Format the rows from the line holding "list What is Continuous" through the line holding "list What kind of", both ends included, as a numbered list with any blank lines left out.

* Begin RECORDS SUPPLIED *

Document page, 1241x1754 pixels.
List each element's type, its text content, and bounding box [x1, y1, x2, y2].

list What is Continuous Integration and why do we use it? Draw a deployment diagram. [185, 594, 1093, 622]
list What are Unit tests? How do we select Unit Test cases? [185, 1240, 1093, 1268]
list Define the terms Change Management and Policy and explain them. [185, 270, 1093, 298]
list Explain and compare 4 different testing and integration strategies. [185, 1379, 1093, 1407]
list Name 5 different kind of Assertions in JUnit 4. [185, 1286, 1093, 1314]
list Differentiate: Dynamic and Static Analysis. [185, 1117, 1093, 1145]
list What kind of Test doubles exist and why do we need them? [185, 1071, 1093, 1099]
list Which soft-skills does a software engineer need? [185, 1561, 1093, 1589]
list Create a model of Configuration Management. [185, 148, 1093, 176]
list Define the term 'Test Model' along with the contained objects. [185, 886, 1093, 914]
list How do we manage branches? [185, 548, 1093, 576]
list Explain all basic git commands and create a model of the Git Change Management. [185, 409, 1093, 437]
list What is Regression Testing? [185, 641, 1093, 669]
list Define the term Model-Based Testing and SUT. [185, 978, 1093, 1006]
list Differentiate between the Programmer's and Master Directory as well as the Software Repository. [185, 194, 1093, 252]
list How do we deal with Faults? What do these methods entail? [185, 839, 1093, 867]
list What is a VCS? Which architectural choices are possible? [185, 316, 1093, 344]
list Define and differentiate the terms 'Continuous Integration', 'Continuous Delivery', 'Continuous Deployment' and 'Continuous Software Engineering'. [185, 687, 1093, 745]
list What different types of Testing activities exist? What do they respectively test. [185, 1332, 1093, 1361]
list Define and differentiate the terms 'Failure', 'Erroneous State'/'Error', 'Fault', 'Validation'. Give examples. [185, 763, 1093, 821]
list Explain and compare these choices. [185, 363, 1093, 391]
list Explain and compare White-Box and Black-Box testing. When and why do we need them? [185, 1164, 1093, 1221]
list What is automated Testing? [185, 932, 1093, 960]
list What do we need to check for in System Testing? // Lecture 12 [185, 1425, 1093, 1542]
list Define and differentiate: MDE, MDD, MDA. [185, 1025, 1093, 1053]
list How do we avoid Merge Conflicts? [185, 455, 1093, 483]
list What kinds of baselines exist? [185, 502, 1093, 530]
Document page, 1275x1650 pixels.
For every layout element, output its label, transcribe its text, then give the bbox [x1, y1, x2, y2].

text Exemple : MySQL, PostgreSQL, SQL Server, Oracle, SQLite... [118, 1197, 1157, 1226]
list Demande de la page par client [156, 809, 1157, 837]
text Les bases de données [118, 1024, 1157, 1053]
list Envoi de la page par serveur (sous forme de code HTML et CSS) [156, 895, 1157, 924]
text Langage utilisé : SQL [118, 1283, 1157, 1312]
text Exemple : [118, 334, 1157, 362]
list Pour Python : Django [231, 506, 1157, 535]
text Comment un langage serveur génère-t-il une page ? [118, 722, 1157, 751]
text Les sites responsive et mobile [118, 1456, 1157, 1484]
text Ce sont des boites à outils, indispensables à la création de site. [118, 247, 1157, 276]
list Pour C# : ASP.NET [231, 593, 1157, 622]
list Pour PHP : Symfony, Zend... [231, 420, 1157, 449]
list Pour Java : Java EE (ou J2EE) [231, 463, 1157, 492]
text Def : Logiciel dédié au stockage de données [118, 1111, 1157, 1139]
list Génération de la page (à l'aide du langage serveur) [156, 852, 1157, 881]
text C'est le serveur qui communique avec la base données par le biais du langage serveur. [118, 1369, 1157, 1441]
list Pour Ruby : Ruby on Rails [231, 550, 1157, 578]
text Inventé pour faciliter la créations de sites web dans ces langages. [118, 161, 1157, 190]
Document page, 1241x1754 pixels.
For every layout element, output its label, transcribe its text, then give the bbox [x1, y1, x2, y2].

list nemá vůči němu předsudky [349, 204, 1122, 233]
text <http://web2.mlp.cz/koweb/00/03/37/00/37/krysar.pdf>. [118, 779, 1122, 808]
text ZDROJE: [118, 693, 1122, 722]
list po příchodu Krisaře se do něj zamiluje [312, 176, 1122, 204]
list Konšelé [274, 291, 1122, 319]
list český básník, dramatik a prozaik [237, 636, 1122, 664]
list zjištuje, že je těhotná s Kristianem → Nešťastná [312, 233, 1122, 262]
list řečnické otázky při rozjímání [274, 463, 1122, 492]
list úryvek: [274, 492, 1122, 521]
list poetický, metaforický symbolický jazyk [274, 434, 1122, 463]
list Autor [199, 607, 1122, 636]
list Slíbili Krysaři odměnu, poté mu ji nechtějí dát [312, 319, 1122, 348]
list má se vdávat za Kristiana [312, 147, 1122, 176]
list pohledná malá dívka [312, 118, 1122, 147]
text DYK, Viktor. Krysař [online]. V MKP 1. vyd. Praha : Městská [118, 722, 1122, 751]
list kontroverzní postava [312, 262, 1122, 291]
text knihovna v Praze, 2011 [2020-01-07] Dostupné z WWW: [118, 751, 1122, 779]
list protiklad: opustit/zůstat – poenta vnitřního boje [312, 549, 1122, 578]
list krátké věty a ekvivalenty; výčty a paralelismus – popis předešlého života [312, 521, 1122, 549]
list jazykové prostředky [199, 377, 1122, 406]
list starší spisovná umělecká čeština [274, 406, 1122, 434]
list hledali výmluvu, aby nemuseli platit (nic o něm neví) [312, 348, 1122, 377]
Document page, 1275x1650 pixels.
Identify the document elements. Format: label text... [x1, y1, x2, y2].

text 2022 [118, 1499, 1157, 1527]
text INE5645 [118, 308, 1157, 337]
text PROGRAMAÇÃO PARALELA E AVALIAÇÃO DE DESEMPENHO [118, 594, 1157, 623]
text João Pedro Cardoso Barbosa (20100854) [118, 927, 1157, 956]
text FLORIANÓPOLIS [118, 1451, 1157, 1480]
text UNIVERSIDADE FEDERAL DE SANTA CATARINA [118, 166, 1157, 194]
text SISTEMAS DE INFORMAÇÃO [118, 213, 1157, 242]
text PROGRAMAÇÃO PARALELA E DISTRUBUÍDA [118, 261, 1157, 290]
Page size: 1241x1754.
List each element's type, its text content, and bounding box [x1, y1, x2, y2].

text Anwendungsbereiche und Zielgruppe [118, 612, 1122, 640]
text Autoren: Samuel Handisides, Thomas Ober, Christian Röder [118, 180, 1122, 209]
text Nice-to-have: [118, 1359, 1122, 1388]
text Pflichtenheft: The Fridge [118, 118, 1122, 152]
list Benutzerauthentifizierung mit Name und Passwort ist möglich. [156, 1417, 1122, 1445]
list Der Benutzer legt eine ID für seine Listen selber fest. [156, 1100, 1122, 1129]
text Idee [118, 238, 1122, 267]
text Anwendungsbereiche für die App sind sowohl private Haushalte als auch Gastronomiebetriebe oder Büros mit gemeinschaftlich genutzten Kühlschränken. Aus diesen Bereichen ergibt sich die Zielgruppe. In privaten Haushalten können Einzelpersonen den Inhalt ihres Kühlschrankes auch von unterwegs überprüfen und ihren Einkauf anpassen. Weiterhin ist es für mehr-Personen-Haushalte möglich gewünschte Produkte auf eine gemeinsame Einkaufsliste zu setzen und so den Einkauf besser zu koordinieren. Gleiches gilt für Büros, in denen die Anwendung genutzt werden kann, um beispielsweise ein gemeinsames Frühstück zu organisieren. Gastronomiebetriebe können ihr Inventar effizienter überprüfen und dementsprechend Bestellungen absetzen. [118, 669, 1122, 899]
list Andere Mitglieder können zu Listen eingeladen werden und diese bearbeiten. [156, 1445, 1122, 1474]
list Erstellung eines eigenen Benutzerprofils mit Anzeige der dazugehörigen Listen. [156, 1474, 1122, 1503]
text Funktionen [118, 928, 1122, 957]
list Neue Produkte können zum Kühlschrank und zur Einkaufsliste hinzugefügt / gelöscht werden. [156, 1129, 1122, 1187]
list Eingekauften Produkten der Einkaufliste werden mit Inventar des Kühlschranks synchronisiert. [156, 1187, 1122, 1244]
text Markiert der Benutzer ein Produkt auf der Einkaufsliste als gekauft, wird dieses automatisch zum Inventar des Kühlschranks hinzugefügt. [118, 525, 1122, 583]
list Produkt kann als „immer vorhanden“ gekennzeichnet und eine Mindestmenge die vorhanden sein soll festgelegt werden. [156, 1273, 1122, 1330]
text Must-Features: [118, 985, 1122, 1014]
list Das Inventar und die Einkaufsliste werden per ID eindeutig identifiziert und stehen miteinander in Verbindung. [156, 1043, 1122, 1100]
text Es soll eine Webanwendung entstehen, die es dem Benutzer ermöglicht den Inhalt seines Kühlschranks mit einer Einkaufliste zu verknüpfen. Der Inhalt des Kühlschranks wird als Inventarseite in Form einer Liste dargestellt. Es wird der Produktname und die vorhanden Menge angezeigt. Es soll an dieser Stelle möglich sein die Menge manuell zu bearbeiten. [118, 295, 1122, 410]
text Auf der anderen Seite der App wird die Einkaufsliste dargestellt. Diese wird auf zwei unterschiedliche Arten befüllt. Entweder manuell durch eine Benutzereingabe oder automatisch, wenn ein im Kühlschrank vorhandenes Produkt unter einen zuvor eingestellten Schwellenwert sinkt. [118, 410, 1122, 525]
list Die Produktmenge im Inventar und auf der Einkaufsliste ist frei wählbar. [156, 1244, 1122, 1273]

* End RECORDS SUPPLIED *

**RESULT FOR THIS EXERCISE**
1. list What is Continuous Integration and why do we use it? Draw a deployment diagram. [185, 594, 1093, 622]
2. list What are Unit tests? How do we select Unit Test cases? [185, 1240, 1093, 1268]
3. list Define the terms Change Management and Policy and explain them. [185, 270, 1093, 298]
4. list Explain and compare 4 different testing and integration strategies. [185, 1379, 1093, 1407]
5. list Name 5 different kind of Assertions in JUnit 4. [185, 1286, 1093, 1314]
6. list Differentiate: Dynamic and Static Analysis. [185, 1117, 1093, 1145]
7. list What kind of Test doubles exist and why do we need them? [185, 1071, 1093, 1099]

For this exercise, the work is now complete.